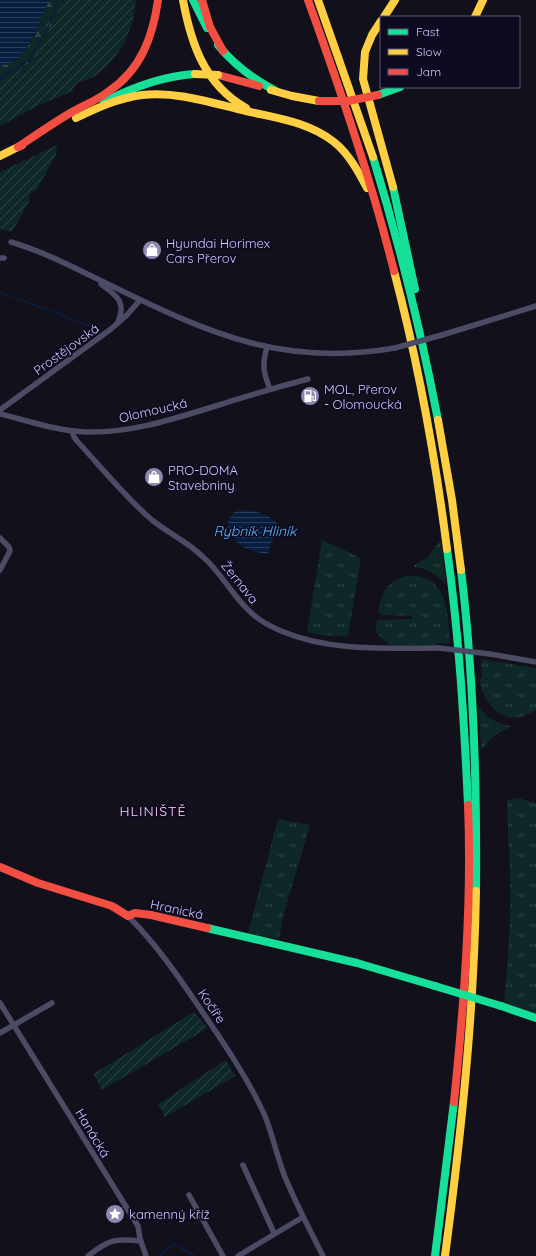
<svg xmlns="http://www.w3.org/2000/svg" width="536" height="1256" font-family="Quicksand,sans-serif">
<defs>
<pattern id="grass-tufts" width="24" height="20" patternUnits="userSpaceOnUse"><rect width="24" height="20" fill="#0e2727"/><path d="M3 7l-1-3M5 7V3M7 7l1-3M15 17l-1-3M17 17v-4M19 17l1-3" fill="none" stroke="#304547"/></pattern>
<pattern id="forest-firs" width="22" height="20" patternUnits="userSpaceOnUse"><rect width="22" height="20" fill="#0e2727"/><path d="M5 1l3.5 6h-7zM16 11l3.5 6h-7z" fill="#304547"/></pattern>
<pattern id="garden-furrows" width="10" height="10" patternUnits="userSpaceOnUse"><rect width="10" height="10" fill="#0e2727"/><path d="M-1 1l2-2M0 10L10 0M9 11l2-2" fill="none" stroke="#304547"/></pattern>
<pattern id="water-rules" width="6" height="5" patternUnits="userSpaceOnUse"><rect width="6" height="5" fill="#081e3f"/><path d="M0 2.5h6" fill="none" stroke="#2b3d5c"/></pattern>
</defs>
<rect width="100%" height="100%" fill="#12101b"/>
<g fill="url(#grass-tufts)">
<path d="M322,540L361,558L348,637L322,635L307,632Z"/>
<path d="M439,542H441L446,584C436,576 429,568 414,567V565L428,557Z"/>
<path d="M407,576C448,573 448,613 450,643H437L436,645H392C383,642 370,630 378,620L412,619V616L381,615L378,611C382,592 387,581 407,576Z"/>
<path d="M481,659L536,668V710C507,730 484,708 479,679L482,678Z"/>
<path d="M479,708H480C488,718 497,724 510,726V727L495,735L483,748H481Z"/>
<path d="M520,798L524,800L536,803V1014L504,1002C508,963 511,922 510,882C510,855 507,827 507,800Z"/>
<path d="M278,819L310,825L283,917L279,939L248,933Z"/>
</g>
<path fill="url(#forest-firs)" d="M49,0H62L59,10L36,57L18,71L0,80V65L9,64L18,59L25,50L37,32L41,19Z"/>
<g fill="url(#garden-furrows)">
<path d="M62,0H136L133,20L126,40L113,60L103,70L92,78L77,83L72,91L37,106L0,126V80L18,71L36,57L59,10Z"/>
<path d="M57,145L56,155L36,191H32L29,197V202L12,232L0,229V172Z"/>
<path d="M194,1012L208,1028L102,1090L93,1074Z"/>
<path d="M226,1060L235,1076L165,1117L158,1104Z"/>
</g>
<g fill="url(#water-rules)">
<path d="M0,0H49L41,19L37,31L25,50L18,59L9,64L0,65Z"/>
<path d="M240,510C253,510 267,513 277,523V526L268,554C252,553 225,543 228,522C230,515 233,512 240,510Z"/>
</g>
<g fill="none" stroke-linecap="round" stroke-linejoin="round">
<g stroke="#081e3f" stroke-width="1.5">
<path d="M0,79L29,60L49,25L58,0"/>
<path d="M0,292L101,330"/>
<path d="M0,1255L1,1256"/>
<path d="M160,1256L173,1244L195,1256"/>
</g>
<g stroke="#4b4b65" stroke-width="5.5">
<path d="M11,242C48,253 82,272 116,288C212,335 286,367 395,348"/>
<path d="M0,258H4"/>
<path d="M101,284C116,295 127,302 118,322"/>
<path d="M442,335L536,306"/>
<path d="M267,347C262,365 263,372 270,389"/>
<path d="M0,410L111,329L127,315L140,300"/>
<path d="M0,414C29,421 57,431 87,432C128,433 167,421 206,409C240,398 274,388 308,379"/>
<path d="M72,431L74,437L77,441C101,467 125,497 152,520C168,533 188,542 203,557C223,574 234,600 255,616C263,623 272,627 281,631C331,652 386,648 439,648"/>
<path d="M0,538L9,547L10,551L0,570"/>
<path d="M490,654L536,662"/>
<path d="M128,916C155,943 176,973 197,1004C221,1039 248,1078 265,1116C273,1136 277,1157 285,1177C296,1204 310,1230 323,1256"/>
<path d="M0,1003L138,1226L140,1239L146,1256"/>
<path d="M0,1033L52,1003"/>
<path d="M243,1165L274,1233"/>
<path d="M189,1195L223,1256"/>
<path d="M88,1256C108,1240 115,1238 141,1241"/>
<path d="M238,1256L303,1217"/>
</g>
<g stroke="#16e098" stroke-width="8">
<path d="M193,0L207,28"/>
<path d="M218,45C234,65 253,79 276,91"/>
<path d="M378,95L400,87"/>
<path d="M104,102C133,87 162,76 195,74"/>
<path d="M373,157C399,243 421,331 438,420"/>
<path d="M393,187L415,289"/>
<path d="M447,549C459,634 464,719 468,805"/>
<path d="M461,570C474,677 477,784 476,891"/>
<path d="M207,928L357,963L435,986"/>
<path d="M501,1006L536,1018"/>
<path d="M435,1256L454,1102"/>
</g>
<g stroke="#ffcf43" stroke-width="8">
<path d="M183,0C191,44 205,85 246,108"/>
<path d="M318,0L373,157"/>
<path d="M384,17L395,0"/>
<path d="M475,17L483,0"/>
<path d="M381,21L372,35L365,52L363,79L393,187"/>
<path d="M271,90L292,96L319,101"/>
<path d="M76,118C97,108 118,98 142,95C177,91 212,103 246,111C276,118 309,122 334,142C349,154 358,171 367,188"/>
<path d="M0,156L22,145"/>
<path d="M394,271C418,362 435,455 447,549"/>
<path d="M438,420L452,500L461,570"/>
<path d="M445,1256C461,1135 474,1014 476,891"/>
</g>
<g stroke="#f24e42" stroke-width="8">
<path d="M202,0L210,27L223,51"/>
<path d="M308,0C340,89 371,179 394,271"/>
<path d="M218,75L259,86"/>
<path d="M18,147C36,135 53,123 72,112C84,105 98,100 109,91C141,70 153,36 158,0"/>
<path d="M0,867L38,883L112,906L128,916L135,913L151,915L207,928"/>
<path d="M454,1102C464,1004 472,903 468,805"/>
</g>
<g stroke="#4b4b65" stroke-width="5.5">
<path d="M395,348L442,335"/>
<path d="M439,648L490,654"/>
</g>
<path stroke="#16e098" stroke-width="8" d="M435,986L501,1006"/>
<path stroke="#ffcf43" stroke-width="8" d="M195,74L218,75"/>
<path stroke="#f24e42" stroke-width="8" d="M319,101H348L378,95"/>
</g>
<defs>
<g id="shop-disc" transform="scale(1)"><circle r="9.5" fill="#8c89af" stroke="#0e0b20"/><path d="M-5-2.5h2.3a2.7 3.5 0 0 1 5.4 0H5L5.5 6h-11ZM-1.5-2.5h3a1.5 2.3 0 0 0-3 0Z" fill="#fff"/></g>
<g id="fuel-disc" transform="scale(1)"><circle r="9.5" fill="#8c89af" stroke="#0e0b20"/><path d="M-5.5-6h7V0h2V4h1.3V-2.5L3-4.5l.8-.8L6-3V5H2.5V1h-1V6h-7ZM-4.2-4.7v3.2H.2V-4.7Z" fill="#fff"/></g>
<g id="sight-disc" transform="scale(1)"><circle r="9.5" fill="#8c89af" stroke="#0e0b20"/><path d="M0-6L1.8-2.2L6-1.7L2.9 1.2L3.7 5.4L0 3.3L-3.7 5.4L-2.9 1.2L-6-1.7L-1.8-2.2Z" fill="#fff"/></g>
</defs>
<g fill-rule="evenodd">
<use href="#shop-disc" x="152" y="250"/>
<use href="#fuel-disc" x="310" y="396"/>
<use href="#shop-disc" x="154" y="477"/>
<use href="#sight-disc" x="115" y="1214"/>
</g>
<g text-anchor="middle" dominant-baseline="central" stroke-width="3.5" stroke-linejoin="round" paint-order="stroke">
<g font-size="13" fill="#cecaff" stroke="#0e0b20" text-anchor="start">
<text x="166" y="243">Hyundai Horimex<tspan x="166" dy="15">Cars Přerov</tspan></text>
<text x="324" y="389">MOL, Přerov<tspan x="324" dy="15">- Olomoucká</tspan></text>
<text x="168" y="470">PRO-DOMA<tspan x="168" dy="15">Stavebniny</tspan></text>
<text x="129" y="1214">kamenný kříž</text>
</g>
<g font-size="13" fill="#cecaff" stroke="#0e0b20">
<text transform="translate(66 349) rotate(-36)">Prostějovská</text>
<text transform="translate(153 410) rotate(-13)">Olomoucká</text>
<text transform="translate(240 582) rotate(51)">Žernava</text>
<text transform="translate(177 909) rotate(12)">Hranická</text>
<text transform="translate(212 1006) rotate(56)">Kočíře</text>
<text transform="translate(93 1133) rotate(59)">Hanácká</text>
</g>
<g font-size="14" font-style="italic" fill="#58b7ff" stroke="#0e0b20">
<text x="255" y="531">Rybník Hliník</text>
</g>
<g font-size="14" letter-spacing="1" fill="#fce" stroke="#0e0b20">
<text x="153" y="811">HLINIŠTĚ</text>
</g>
</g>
<rect x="380" y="16" width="140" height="72" fill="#0e0b20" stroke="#5b5779"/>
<rect x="388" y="29" width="20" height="6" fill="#16e098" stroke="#5b5779"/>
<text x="416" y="36" font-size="12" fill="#cecaff">Fast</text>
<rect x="388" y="49" width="20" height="6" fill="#ffcf43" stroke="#5b5779"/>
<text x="416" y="56" font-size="12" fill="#cecaff">Slow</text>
<rect x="388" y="69" width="20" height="6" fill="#f24e42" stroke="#5b5779"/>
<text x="416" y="76" font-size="12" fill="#cecaff">Jam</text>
</svg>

→ REQUIRED ACTION
Once you have identified the lines above that contain "linejoin", copy each of them.

→ YOUR SOLUTION
<g fill="none" stroke-linecap="round" stroke-linejoin="round">
<g text-anchor="middle" dominant-baseline="central" stroke-width="3.5" stroke-linejoin="round" paint-order="stroke">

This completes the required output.